» **Your assignment**: Repeat the records below exactly as they appear.

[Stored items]
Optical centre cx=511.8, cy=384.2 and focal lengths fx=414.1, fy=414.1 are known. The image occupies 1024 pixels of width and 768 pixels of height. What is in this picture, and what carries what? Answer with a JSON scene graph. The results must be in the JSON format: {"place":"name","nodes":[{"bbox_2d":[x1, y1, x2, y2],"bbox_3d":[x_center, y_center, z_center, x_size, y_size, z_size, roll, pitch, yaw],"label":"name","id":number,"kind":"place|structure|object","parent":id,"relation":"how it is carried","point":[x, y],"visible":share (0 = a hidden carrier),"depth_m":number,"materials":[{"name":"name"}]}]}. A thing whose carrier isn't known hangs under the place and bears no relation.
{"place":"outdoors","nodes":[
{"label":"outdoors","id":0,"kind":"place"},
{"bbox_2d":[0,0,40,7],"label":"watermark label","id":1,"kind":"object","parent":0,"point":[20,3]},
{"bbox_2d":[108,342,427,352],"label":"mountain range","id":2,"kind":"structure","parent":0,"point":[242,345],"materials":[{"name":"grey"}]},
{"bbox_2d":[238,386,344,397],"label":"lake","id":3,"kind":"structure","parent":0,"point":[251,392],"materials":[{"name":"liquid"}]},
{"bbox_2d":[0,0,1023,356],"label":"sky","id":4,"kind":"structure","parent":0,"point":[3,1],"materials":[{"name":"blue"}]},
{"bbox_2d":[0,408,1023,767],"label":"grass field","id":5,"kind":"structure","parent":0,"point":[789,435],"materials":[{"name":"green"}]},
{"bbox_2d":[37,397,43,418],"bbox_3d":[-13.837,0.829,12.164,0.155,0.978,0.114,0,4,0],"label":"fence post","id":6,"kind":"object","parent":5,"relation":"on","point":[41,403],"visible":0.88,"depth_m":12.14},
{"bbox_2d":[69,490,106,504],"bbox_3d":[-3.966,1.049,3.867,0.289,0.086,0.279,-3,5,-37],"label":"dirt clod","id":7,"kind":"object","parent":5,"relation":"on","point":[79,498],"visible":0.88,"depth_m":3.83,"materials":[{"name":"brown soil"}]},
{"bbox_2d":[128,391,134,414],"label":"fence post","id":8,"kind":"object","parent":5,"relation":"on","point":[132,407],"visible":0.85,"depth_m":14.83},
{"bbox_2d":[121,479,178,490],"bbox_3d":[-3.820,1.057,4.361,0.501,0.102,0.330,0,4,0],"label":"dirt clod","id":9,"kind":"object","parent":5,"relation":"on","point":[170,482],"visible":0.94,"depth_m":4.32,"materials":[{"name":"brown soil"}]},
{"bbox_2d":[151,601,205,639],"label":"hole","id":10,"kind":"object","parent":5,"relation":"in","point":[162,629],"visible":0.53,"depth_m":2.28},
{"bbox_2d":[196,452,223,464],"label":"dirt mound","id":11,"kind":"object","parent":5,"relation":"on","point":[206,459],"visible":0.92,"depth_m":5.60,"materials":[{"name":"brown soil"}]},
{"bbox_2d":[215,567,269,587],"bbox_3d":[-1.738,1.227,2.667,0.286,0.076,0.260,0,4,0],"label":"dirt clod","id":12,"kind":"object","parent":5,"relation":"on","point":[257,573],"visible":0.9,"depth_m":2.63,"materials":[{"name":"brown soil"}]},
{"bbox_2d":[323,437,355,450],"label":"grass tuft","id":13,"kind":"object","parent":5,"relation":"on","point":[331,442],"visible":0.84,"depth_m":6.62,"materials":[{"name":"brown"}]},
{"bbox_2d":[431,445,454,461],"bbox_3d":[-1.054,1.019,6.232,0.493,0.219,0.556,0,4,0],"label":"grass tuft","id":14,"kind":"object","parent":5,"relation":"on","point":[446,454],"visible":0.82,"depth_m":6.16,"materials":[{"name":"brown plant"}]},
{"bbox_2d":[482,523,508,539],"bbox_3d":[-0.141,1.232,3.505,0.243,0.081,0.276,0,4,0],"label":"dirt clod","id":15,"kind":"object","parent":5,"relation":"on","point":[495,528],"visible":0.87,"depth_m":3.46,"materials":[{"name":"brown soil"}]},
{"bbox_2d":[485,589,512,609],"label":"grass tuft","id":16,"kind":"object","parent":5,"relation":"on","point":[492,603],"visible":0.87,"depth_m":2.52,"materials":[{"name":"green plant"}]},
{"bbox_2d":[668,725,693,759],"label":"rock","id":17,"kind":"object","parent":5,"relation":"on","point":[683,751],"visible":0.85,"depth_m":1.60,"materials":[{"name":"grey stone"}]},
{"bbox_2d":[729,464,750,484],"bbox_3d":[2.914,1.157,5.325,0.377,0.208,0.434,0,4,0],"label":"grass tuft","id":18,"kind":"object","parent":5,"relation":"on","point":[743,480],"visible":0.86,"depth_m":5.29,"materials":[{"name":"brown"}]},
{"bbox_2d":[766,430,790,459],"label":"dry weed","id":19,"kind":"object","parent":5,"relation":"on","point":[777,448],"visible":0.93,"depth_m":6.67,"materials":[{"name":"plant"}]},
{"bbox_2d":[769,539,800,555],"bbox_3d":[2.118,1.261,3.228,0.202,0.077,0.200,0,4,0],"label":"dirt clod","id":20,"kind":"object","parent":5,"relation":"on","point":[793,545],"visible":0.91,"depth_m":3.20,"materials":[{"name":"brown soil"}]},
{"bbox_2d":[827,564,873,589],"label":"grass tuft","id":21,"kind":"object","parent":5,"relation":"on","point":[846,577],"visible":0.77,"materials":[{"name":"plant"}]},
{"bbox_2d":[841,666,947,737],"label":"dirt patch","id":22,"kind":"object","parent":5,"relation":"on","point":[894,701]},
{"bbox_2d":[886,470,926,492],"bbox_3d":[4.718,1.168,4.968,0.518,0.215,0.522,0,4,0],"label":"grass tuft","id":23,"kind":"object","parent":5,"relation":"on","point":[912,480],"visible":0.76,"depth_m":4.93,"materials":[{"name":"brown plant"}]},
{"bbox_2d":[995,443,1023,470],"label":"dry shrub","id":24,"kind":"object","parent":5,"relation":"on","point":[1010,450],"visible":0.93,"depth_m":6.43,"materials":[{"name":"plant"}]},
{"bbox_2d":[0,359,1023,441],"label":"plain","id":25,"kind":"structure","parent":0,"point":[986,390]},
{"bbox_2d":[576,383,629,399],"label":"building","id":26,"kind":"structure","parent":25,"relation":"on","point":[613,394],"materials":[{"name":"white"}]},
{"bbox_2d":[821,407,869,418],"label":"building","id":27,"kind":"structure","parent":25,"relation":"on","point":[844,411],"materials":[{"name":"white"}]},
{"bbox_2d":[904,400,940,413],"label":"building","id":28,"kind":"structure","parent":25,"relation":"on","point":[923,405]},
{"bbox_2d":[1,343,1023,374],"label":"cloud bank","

» **Output of the exercise**:
Optical centre cx=511.8, cy=384.2 and focal lengths fx=414.1, fy=414.1 are known. The image occupies 1024 pixels of width and 768 pixels of height. What is in this picture, and what carries what? Answer with a JSON scene graph. The results must be in the JSON format: {"place":"name","nodes":[{"bbox_2d":[x1, y1, x2, y2],"bbox_3d":[x_center, y_center, z_center, x_size, y_size, z_size, roll, pitch, yaw],"label":"name","id":number,"kind":"place|structure|object","parent":id,"relation":"how it is carried","point":[x, y],"visible":share (0 = a hidden carrier),"depth_m":number,"materials":[{"name":"name"}]}]}. A thing whose carrier isn't known hangs under the place and bears no relation.
{"place":"outdoors","nodes":[
{"label":"outdoors","id":0,"kind":"place"},
{"bbox_2d":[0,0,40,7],"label":"watermark label","id":1,"kind":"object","parent":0,"point":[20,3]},
{"bbox_2d":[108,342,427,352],"label":"mountain range","id":2,"kind":"structure","parent":0,"point":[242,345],"materials":[{"name":"grey"}]},
{"bbox_2d":[238,386,344,397],"label":"lake","id":3,"kind":"structure","parent":0,"point":[251,392],"materials":[{"name":"liquid"}]},
{"bbox_2d":[0,0,1023,356],"label":"sky","id":4,"kind":"structure","parent":0,"point":[3,1],"materials":[{"name":"blue"}]},
{"bbox_2d":[0,408,1023,767],"label":"grass field","id":5,"kind":"structure","parent":0,"point":[789,435],"materials":[{"name":"green"}]},
{"bbox_2d":[37,397,43,418],"bbox_3d":[-13.837,0.829,12.164,0.155,0.978,0.114,0,4,0],"label":"fence post","id":6,"kind":"object","parent":5,"relation":"on","point":[41,403],"visible":0.88,"depth_m":12.14},
{"bbox_2d":[69,490,106,504],"bbox_3d":[-3.966,1.049,3.867,0.289,0.086,0.279,-3,5,-37],"label":"dirt clod","id":7,"kind":"object","parent":5,"relation":"on","point":[79,498],"visible":0.88,"depth_m":3.83,"materials":[{"name":"brown soil"}]},
{"bbox_2d":[128,391,134,414],"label":"fence post","id":8,"kind":"object","parent":5,"relation":"on","point":[132,407],"visible":0.85,"depth_m":14.83},
{"bbox_2d":[121,479,178,490],"bbox_3d":[-3.820,1.057,4.361,0.501,0.102,0.330,0,4,0],"label":"dirt clod","id":9,"kind":"object","parent":5,"relation":"on","point":[170,482],"visible":0.94,"depth_m":4.32,"materials":[{"name":"brown soil"}]},
{"bbox_2d":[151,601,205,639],"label":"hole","id":10,"kind":"object","parent":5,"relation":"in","point":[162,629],"visible":0.53,"depth_m":2.28},
{"bbox_2d":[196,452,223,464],"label":"dirt mound","id":11,"kind":"object","parent":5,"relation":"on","point":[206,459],"visible":0.92,"depth_m":5.60,"materials":[{"name":"brown soil"}]},
{"bbox_2d":[215,567,269,587],"bbox_3d":[-1.738,1.227,2.667,0.286,0.076,0.260,0,4,0],"label":"dirt clod","id":12,"kind":"object","parent":5,"relation":"on","point":[257,573],"visible":0.9,"depth_m":2.63,"materials":[{"name":"brown soil"}]},
{"bbox_2d":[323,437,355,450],"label":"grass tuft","id":13,"kind":"object","parent":5,"relation":"on","point":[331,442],"visible":0.84,"depth_m":6.62,"materials":[{"name":"brown"}]},
{"bbox_2d":[431,445,454,461],"bbox_3d":[-1.054,1.019,6.232,0.493,0.219,0.556,0,4,0],"label":"grass tuft","id":14,"kind":"object","parent":5,"relation":"on","point":[446,454],"visible":0.82,"depth_m":6.16,"materials":[{"name":"brown plant"}]},
{"bbox_2d":[482,523,508,539],"bbox_3d":[-0.141,1.232,3.505,0.243,0.081,0.276,0,4,0],"label":"dirt clod","id":15,"kind":"object","parent":5,"relation":"on","point":[495,528],"visible":0.87,"depth_m":3.46,"materials":[{"name":"brown soil"}]},
{"bbox_2d":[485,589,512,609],"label":"grass tuft","id":16,"kind":"object","parent":5,"relation":"on","point":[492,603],"visible":0.87,"depth_m":2.52,"materials":[{"name":"green plant"}]},
{"bbox_2d":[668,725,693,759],"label":"rock","id":17,"kind":"object","parent":5,"relation":"on","point":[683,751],"visible":0.85,"depth_m":1.60,"materials":[{"name":"grey stone"}]},
{"bbox_2d":[729,464,750,484],"bbox_3d":[2.914,1.157,5.325,0.377,0.208,0.434,0,4,0],"label":"grass tuft","id":18,"kind":"object","parent":5,"relation":"on","point":[743,480],"visible":0.86,"depth_m":5.29,"materials":[{"name":"brown"}]},
{"bbox_2d":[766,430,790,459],"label":"dry weed","id":19,"kind":"object","parent":5,"relation":"on","point":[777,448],"visible":0.93,"depth_m":6.67,"materials":[{"name":"plant"}]},
{"bbox_2d":[769,539,800,555],"bbox_3d":[2.118,1.261,3.228,0.202,0.077,0.200,0,4,0],"label":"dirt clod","id":20,"kind":"object","parent":5,"relation":"on","point":[793,545],"visible":0.91,"depth_m":3.20,"materials":[{"name":"brown soil"}]},
{"bbox_2d":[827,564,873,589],"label":"grass tuft","id":21,"kind":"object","parent":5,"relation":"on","point":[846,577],"visible":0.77,"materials":[{"name":"plant"}]},
{"bbox_2d":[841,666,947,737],"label":"dirt patch","id":22,"kind":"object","parent":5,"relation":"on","point":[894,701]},
{"bbox_2d":[886,470,926,492],"bbox_3d":[4.718,1.168,4.968,0.518,0.215,0.522,0,4,0],"label":"grass tuft","id":23,"kind":"object","parent":5,"relation":"on","point":[912,480],"visible":0.76,"depth_m":4.93,"materials":[{"name":"brown plant"}]},
{"bbox_2d":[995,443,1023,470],"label":"dry shrub","id":24,"kind":"object","parent":5,"relation":"on","point":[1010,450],"visible":0.93,"depth_m":6.43,"materials":[{"name":"plant"}]},
{"bbox_2d":[0,359,1023,441],"label":"plain","id":25,"kind":"structure","parent":0,"point":[986,390]},
{"bbox_2d":[576,383,629,399],"label":"building","id":26,"kind":"structure","parent":25,"relation":"on","point":[613,394],"materials":[{"name":"white"}]},
{"bbox_2d":[821,407,869,418],"label":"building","id":27,"kind":"structure","parent":25,"relation":"on","point":[844,411],"materials":[{"name":"white"}]},
{"bbox_2d":[904,400,940,413],"label":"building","id":28,"kind":"structure","parent":25,"relation":"on","point":[923,405]},
{"bbox_2d":[1,343,1023,374],"label":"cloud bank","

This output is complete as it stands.